**Recorded data:**
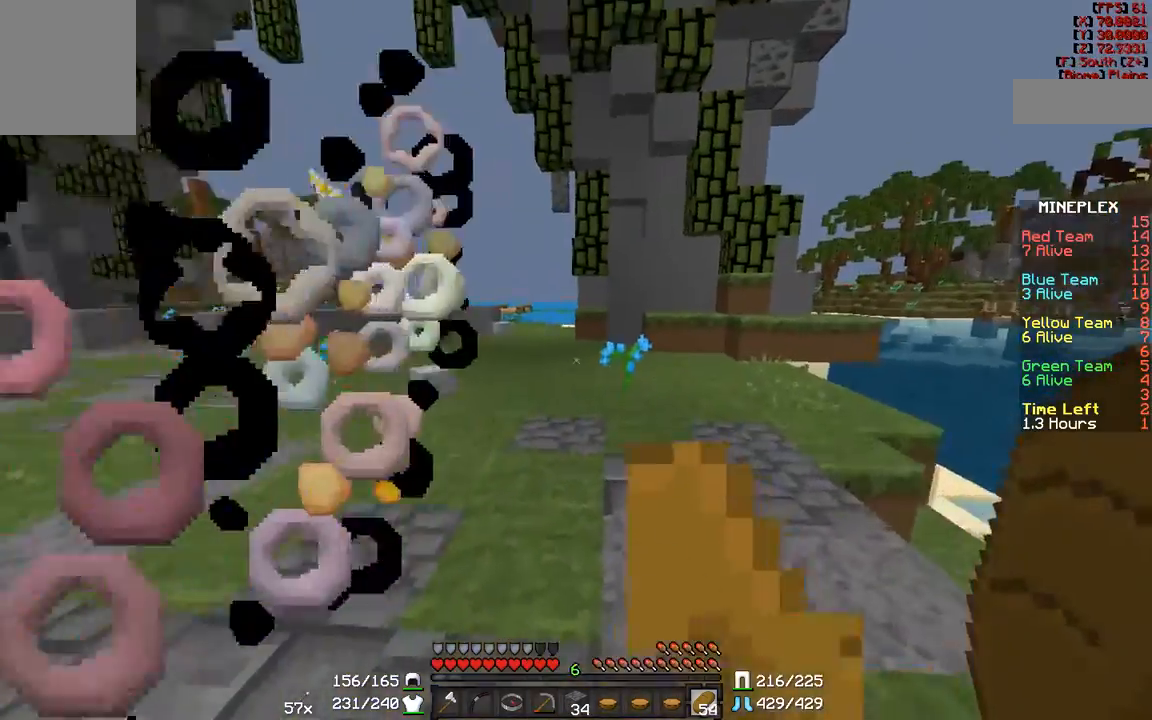
{"keys": ["w"], "mouse": [], "events": [[17, "mouse_left", "up"], [17, "mouse_right", "up"]]}
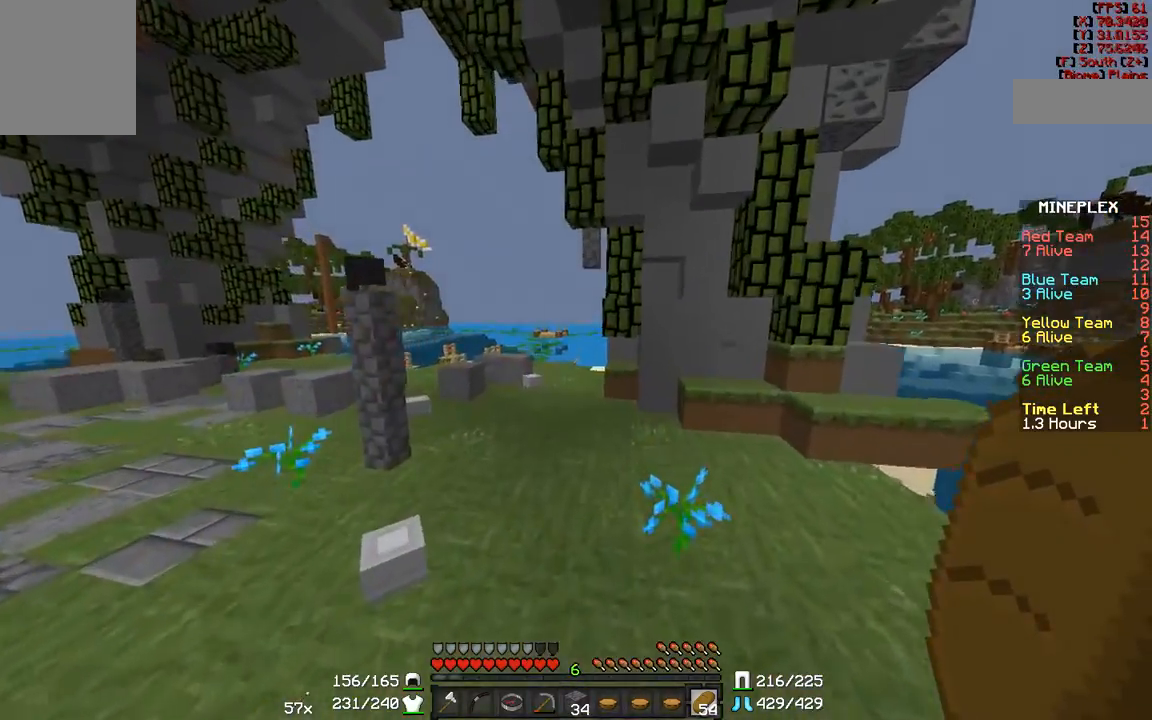
{"keys": ["w"], "mouse": [], "events": []}
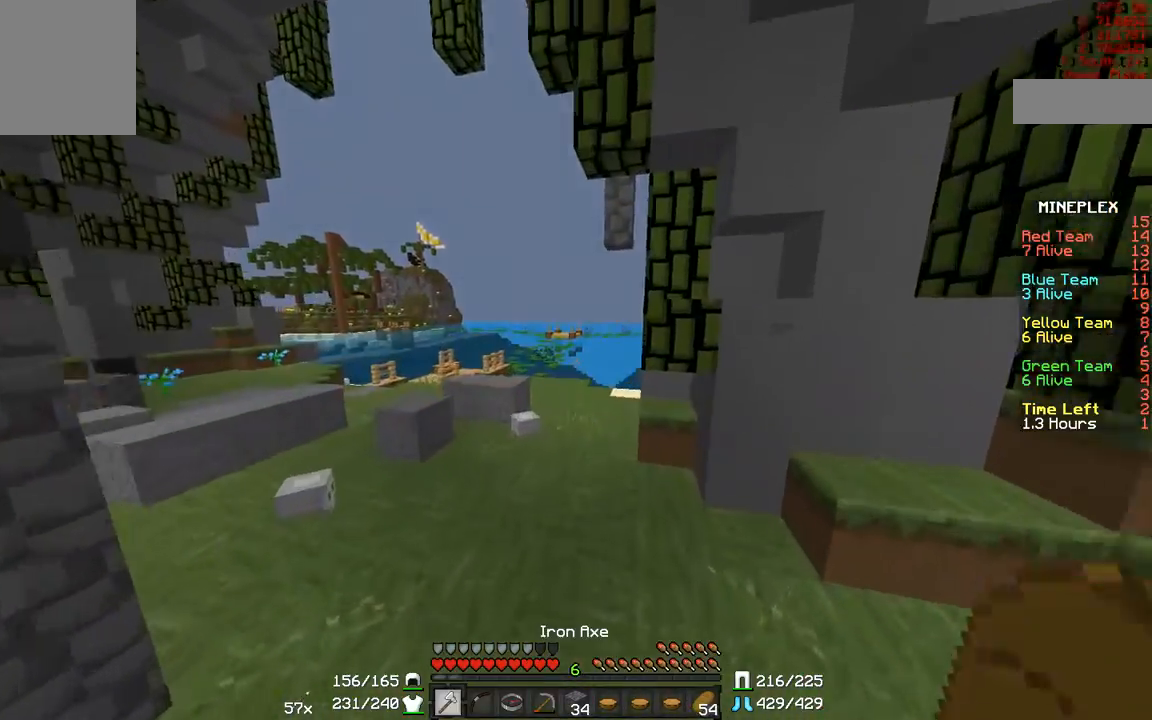
{"keys": ["w"], "mouse": [], "events": []}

**Your goal:** Repeat all the material above exactly, apart from the pictures.

**Task answer:**
{"keys": ["w"], "mouse": [], "events": [[17, "mouse_left", "up"], [17, "mouse_right", "up"]]}
{"keys": ["w"], "mouse": [], "events": []}
{"keys": ["w"], "mouse": [], "events": []}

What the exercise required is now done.